Work request ->
Output all the records word for word. Drop the pictures.
___ Given records ___
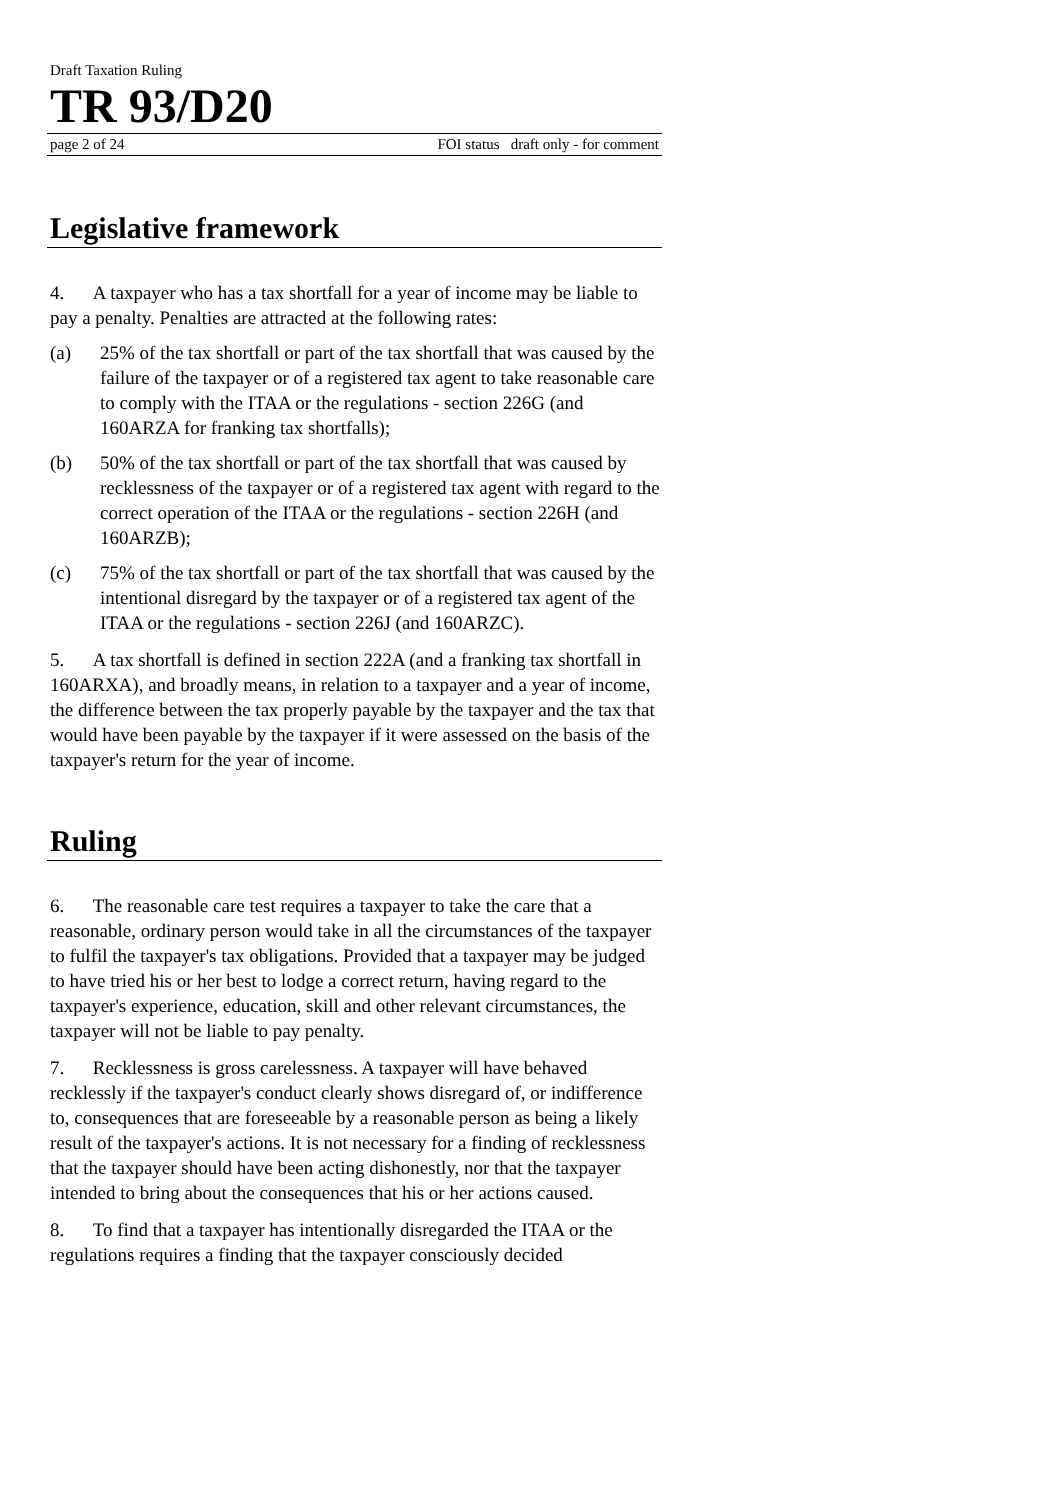Draft Taxation Ruling
TR 93/D20
page 2 of 24 FOI status draft only - for comment
Legislative framework
4. A taxpayer who has a tax shortfall for a year of income may be liable to pay a penalty. Penalties are attracted at the following rates:
(a) 25% of the tax shortfall or part of the tax shortfall that was caused by the failure of the taxpayer or of a registered tax agent to take reasonable care to comply with the ITAA or the regulations - section 226G (and 160ARZA for franking tax shortfalls);
(b) 50% of the tax shortfall or part of the tax shortfall that was caused by recklessness of the taxpayer or of a registered tax agent with regard to the correct operation of the ITAA or the regulations - section 226H (and 160ARZB);
(c) 75% of the tax shortfall or part of the tax shortfall that was caused by the intentional disregard by the taxpayer or of a registered tax agent of the ITAA or the regulations - section 226J (and 160ARZC).
5. A tax shortfall is defined in section 222A (and a franking tax shortfall in 160ARXA), and broadly means, in relation to a taxpayer and a year of income, the difference between the tax properly payable by the taxpayer and the tax that would have been payable by the taxpayer if it were assessed on the basis of the taxpayer's return for the year of income.
Ruling
6. The reasonable care test requires a taxpayer to take the care that a reasonable, ordinary person would take in all the circumstances of the taxpayer to fulfil the taxpayer's tax obligations. Provided that a taxpayer may be judged to have tried his or her best to lodge a correct return, having regard to the taxpayer's experience, education, skill and other relevant circumstances, the taxpayer will not be liable to pay penalty.
7. Recklessness is gross carelessness. A taxpayer will have behaved recklessly if the taxpayer's conduct clearly shows disregard of, or indifference to, consequences that are foreseeable by a reasonable person as being a likely result of the taxpayer's actions. It is not necessary for a finding of recklessness that the taxpayer should have been acting dishonestly, nor that the taxpayer intended to bring about the consequences that his or her actions caused.
8. To find that a taxpayer has intentionally disregarded the ITAA or the regulations requires a finding that the taxpayer consciously decided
___
Expected answer ->
Draft Taxation Ruling
TR 93/D20
page 2 of 24 FOI status draft only - for comment
Legislative framework
4. A taxpayer who has a tax shortfall for a year of income may be liable to pay a penalty. Penalties are attracted at the following rates:
(a) 25% of the tax shortfall or part of the tax shortfall that was caused by the failure of the taxpayer or of a registered tax agent to take reasonable care to comply with the ITAA or the regulations - section 226G (and 160ARZA for franking tax shortfalls);
(b) 50% of the tax shortfall or part of the tax shortfall that was caused by recklessness of the taxpayer or of a registered tax agent with regard to the correct operation of the ITAA or the regulations - section 226H (and 160ARZB);
(c) 75% of the tax shortfall or part of the tax shortfall that was caused by the intentional disregard by the taxpayer or of a registered tax agent of the ITAA or the regulations - section 226J (and 160ARZC).
5. A tax shortfall is defined in section 222A (and a franking tax shortfall in 160ARXA), and broadly means, in relation to a taxpayer and a year of income, the difference between the tax properly payable by the taxpayer and the tax that would have been payable by the taxpayer if it were assessed on the basis of the taxpayer's return for the year of income.
Ruling
6. The reasonable care test requires a taxpayer to take the care that a reasonable, ordinary person would take in all the circumstances of the taxpayer to fulfil the taxpayer's tax obligations. Provided that a taxpayer may be judged to have tried his or her best to lodge a correct return, having regard to the taxpayer's experience, education, skill and other relevant circumstances, the taxpayer will not be liable to pay penalty.
7. Recklessness is gross carelessness. A taxpayer will have behaved recklessly if the taxpayer's conduct clearly shows disregard of, or indifference to, consequences that are foreseeable by a reasonable person as being a likely result of the taxpayer's actions. It is not necessary for a finding of recklessness that the taxpayer should have been acting dishonestly, nor that the taxpayer intended to bring about the consequences that his or her actions caused.
8. To find that a taxpayer has intentionally disregarded the ITAA or the regulations requires a finding that the taxpayer consciously decided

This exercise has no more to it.